Das kam in meiner Schulzeit eine handvoll Male tatsächlich vor. Einmal ist die Klasse am ersten April spontan aus dem Kellerfenster geklettert. Gab dann in der nächsten Stunde einen Anpfiff, war dann aber gut. Ein anderes Mal sind wir nicht zum Biounterricht gegangen. Da hatte einer von uns sogar dem Lehrer Bescheid gesagt. Der Typ war ein Alt-68er im Rentierpulli und hat das entspannt genommen, wenn er mit seinem Stoff durch war.
Während der Oberstufenzeit haben wir das mal mit einem Deutschlehrer gemacht, weil der immer zu spät kam und dafür dann kein Ende fand. So als Retourkutsche halt. Der Mann hat es mit Humor genommen. Ein paar Mal hat uns geärgert, dass wir eine Freistunde hatten und danach in der letzten eine Vertretungsstunde, da sind wir dann auch nicht hingegangen. Wahrscheinlich hat der Vertretungslehrer sich über die freie Zeit gefreut, da kam nie was nach.
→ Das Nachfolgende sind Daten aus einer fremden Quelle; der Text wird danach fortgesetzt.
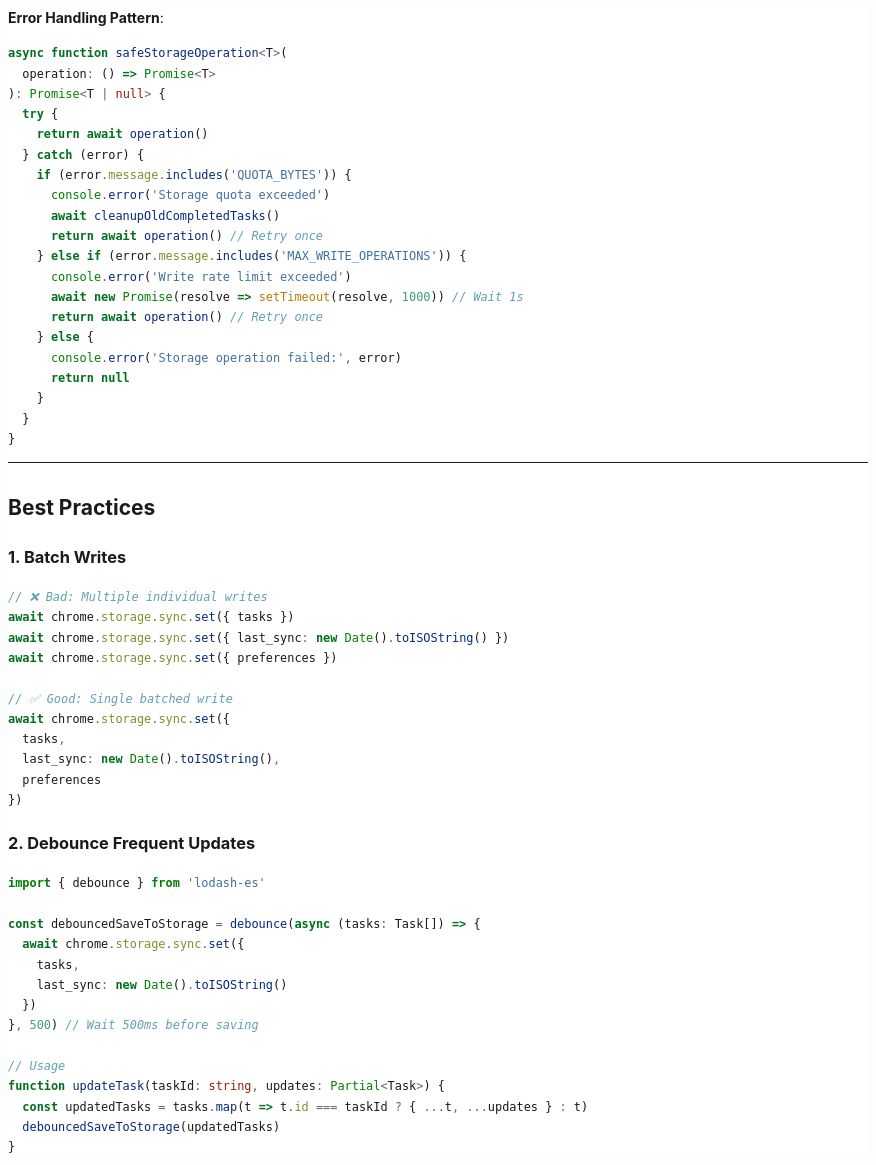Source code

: **Error Handling Pattern**:
```typescript
async function safeStorageOperation<T>(
  operation: () => Promise<T>
): Promise<T | null> {
  try {
    return await operation()
  } catch (error) {
    if (error.message.includes('QUOTA_BYTES')) {
      console.error('Storage quota exceeded')
      await cleanupOldCompletedTasks()
      return await operation() // Retry once
    } else if (error.message.includes('MAX_WRITE_OPERATIONS')) {
      console.error('Write rate limit exceeded')
      await new Promise(resolve => setTimeout(resolve, 1000)) // Wait 1s
      return await operation() // Retry once
    } else {
      console.error('Storage operation failed:', error)
      return null
    }
  }
}
```

---

## Best Practices

### 1. Batch Writes

```typescript
// ❌ Bad: Multiple individual writes
await chrome.storage.sync.set({ tasks })
await chrome.storage.sync.set({ last_sync: new Date().toISOString() })
await chrome.storage.sync.set({ preferences })

// ✅ Good: Single batched write
await chrome.storage.sync.set({
  tasks,
  last_sync: new Date().toISOString(),
  preferences
})
```

### 2. Debounce Frequent Updates

```typescript
import { debounce } from 'lodash-es'

const debouncedSaveToStorage = debounce(async (tasks: Task[]) => {
  await chrome.storage.sync.set({
    tasks,
    last_sync: new Date().toISOString()
  })
}, 500) // Wait 500ms before saving

// Usage
function updateTask(taskId: string, updates: Partial<Task>) {
  const updatedTasks = tasks.map(t => t.id === taskId ? { ...t, ...updates } : t)
  debouncedSaveToStorage(updatedTasks)
}
```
Richtig Ärger hat es nur gegeben, als wir eine Kunststunde nicht besucht haben. Das lag in erster Linie daran, dass der Typ ein Psychopath war. Der hat dann auch völlig am Reifen gedreht, für einige ist es mit einem Tadel ausgegangen. Andere haben sich raus reden können und behauptet, Mitschüler hätten ihnen gesagt, der Unterrichtsausfall wäre am Vertretungsplan bekannt gegeben worden.
Wir hatten einmal einen sehr unfähigen Deutschlehrer, dessen Unterricht wir auch einmal boykottierten. Wir waren zwar anwesend, schwiegen ihn aber die vollen 45 Minuten komplett an. Er fand das gar nicht witzig, war aber weder guter Pädagoge, noch Respekt einflößend genug, als dass er mit der Situation hätte vernünftig umgehen können. Er musste auch im anschließenden Halbjahr die Schule verlassen und ist auf ein anderes Gymnasium versetzt worden.
Ansonsten haben wir den Unterricht nie boykottiert, es fand aber phasenweise regelrechtes Massenschwänzen statt. Einmal waren von 25 nur 7 Schüler anwesend. Das war in den Phasen kurz vor Beginn der Ferien der Fall, als wir wussten, dass die Zeugnisnoten schon feststanden.